- [Extract to read]

____________________

Final
- Champions: Lisa Raymond Rennae Stubbs
- Runners-up: Chanda Rubin Sandrine Testud
- Score: 6–1, 7–6

Details
- Draw: 16
- Seeds: 4

Events
| Singles | Doubles |
- ← 1998 · Advanta Championships of Philadelphia · 2000 →

= 1999 Advanta Championships of Philadelphia – Doubles =

The 1999 Advanta Championships of Philadelphia doubles was the tennis doubles event of the seventeenth edition of the Advanta Championships of Philadelphia; a WTA Tier II tournament held in Philadelphia, Pennsylvania. Elena Likhovtseva and Ai Sugiyama were the reigning champions, but Sugiyama did not compete this year. Likhovtseva competed with Amanda Coetzer, but were defeated in the quarterfinals by Lisa Raymond and Rennae Stubbs.

____________________

- [How to complete this task]
In the 1999 Philadelphia doubles summary above, who partnered Elena Likhovtseva that year?

____________________

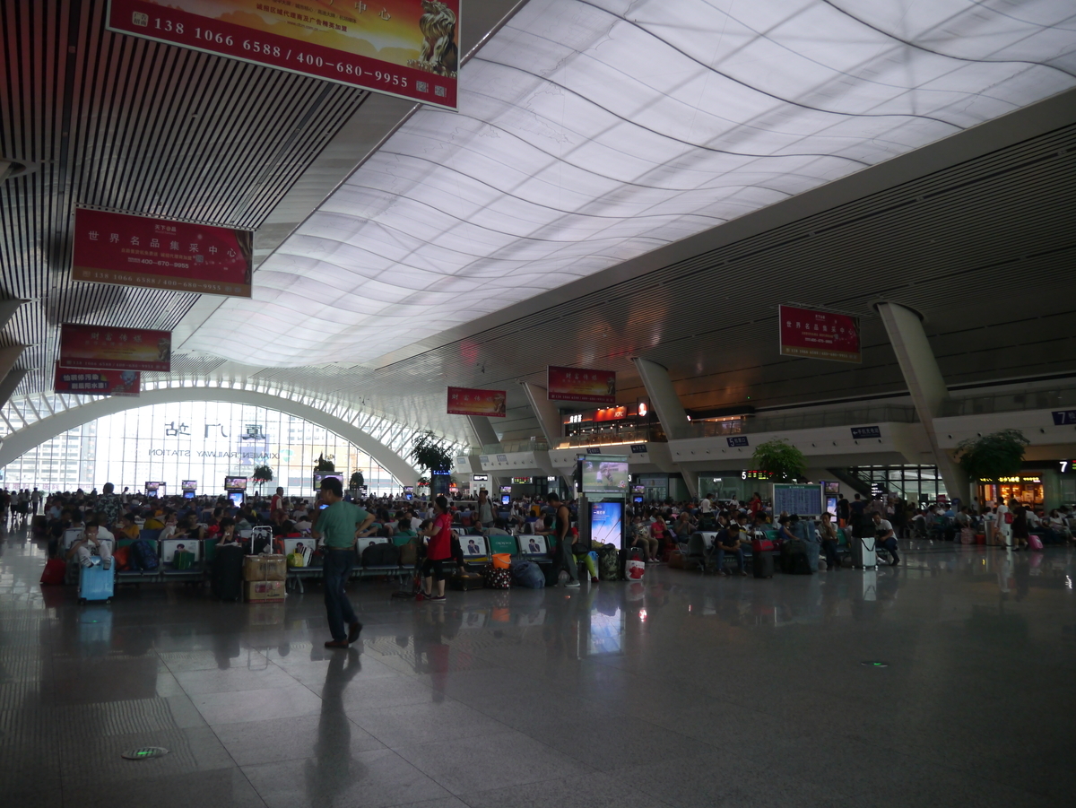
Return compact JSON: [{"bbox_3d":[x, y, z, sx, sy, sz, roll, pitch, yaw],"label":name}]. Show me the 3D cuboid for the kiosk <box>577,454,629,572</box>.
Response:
[{"bbox_3d":[1.246,2.152,16.743,1.020,2.310,0.330,4,-7,-29],"label":"kiosk"}]

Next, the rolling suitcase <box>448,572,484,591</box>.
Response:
[{"bbox_3d":[-1.112,2.965,14.577,0.550,0.220,0.420,4,-7,-35],"label":"rolling suitcase"}]

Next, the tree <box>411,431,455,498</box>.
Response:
[{"bbox_3d":[-3.301,2.588,26.935,1.400,3.500,1.400,4,-7,-29],"label":"tree"}]

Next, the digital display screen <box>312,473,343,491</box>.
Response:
[{"bbox_3d":[-7.754,2.894,32.115,1.050,0.640,0.170,4,-7,-29],"label":"digital display screen"}]

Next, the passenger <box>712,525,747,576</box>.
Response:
[{"bbox_3d":[4.011,3.006,18.219,0.520,1.030,0.750,2,-6,-18],"label":"passenger"}]

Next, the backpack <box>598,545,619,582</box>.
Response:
[{"bbox_3d":[1.320,2.988,16.444,0.350,0.660,0.290,2,-6,-15],"label":"backpack"}]

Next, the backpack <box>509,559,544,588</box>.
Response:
[{"bbox_3d":[-0.192,2.884,14.863,0.500,0.450,0.370,4,-7,-29],"label":"backpack"}]

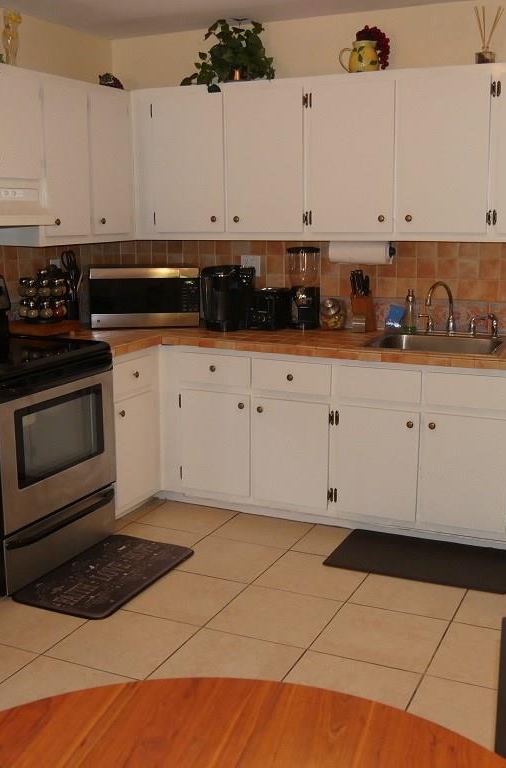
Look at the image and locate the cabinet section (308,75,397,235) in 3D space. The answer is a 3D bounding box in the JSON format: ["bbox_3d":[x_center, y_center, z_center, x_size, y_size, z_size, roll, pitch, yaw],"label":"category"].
[{"bbox_3d":[0.524,-1.094,4.070,0.442,0.710,0.310,5,12,24],"label":"cabinet section"}]

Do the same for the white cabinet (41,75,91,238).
[{"bbox_3d":[-1.031,-1.072,3.981,0.320,0.725,0.330,5,12,25],"label":"white cabinet"}]

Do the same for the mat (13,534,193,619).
[{"bbox_3d":[-0.611,0.794,3.480,0.450,0.016,0.735,5,12,25],"label":"mat"}]

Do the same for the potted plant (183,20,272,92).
[{"bbox_3d":[-0.132,-1.668,4.266,0.500,0.370,0.370,5,12,25],"label":"potted plant"}]

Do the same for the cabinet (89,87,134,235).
[{"bbox_3d":[-0.873,-1.142,4.310,0.320,0.725,0.365,5,12,25],"label":"cabinet"}]

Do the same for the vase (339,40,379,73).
[{"bbox_3d":[0.514,-1.546,3.964,0.200,0.175,0.155,2,11,12],"label":"vase"}]

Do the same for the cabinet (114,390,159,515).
[{"bbox_3d":[-0.790,0.308,4.200,0.500,0.570,0.440,5,12,25],"label":"cabinet"}]

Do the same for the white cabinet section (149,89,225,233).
[{"bbox_3d":[-0.279,-1.160,4.422,0.433,0.710,0.310,5,12,24],"label":"white cabinet section"}]

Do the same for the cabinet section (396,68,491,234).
[{"bbox_3d":[0.923,-1.062,3.895,0.425,0.710,0.310,5,12,24],"label":"cabinet section"}]

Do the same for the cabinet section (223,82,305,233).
[{"bbox_3d":[0.118,-1.127,4.248,0.432,0.710,0.310,5,12,24],"label":"cabinet section"}]

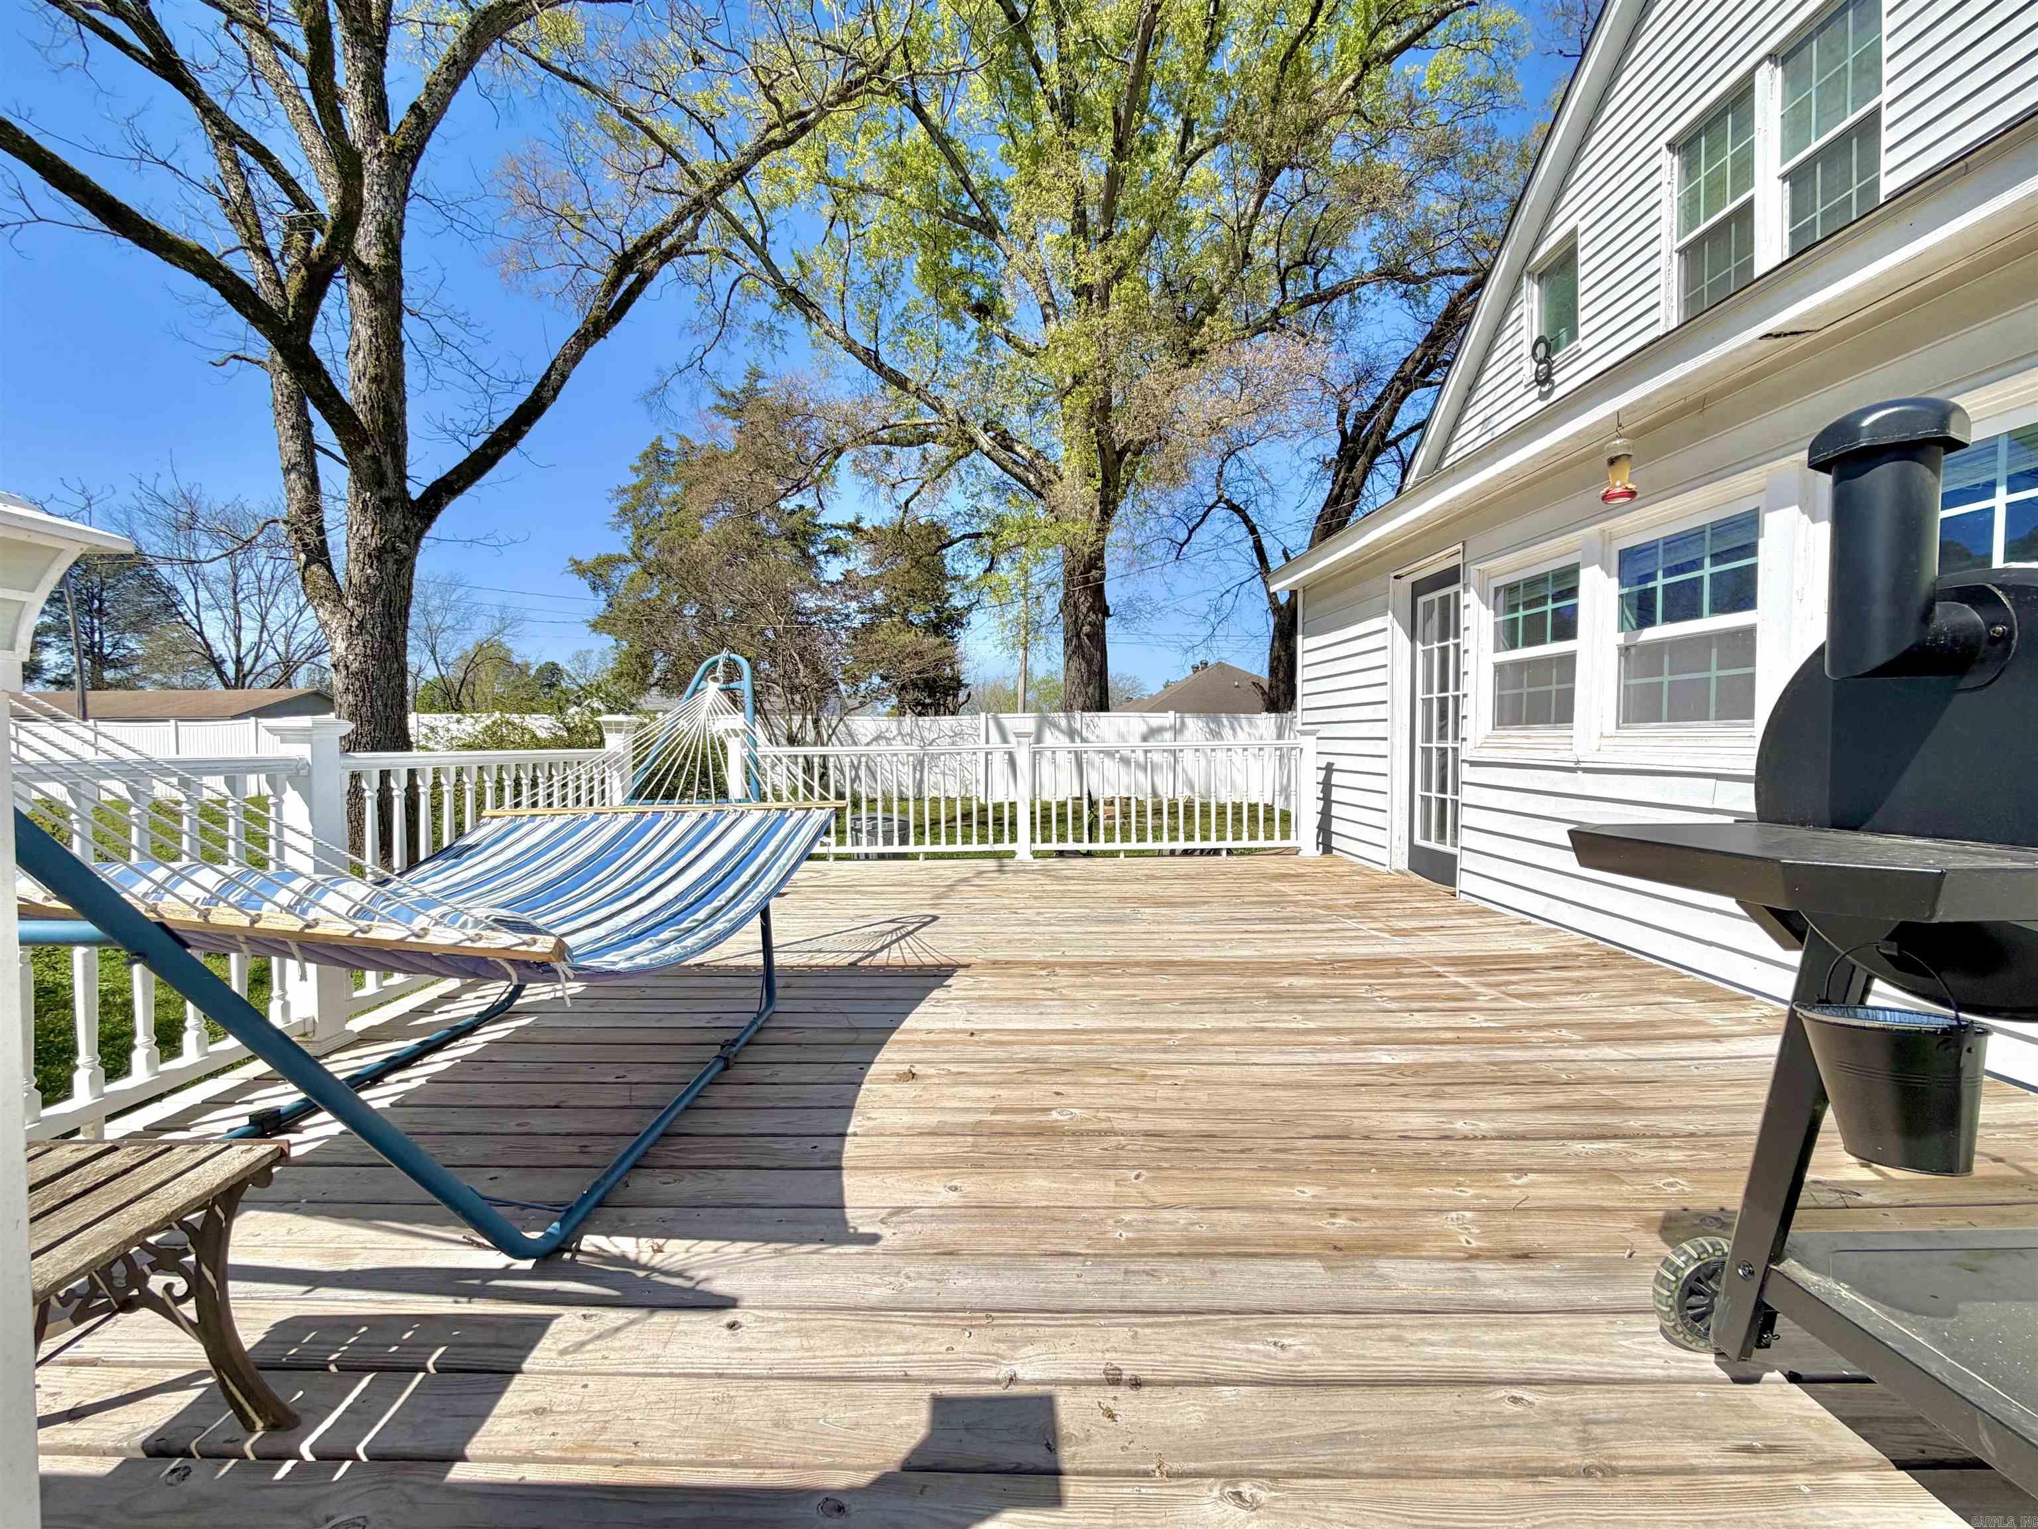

____________________

- [The completed task]
Amanda Coetzer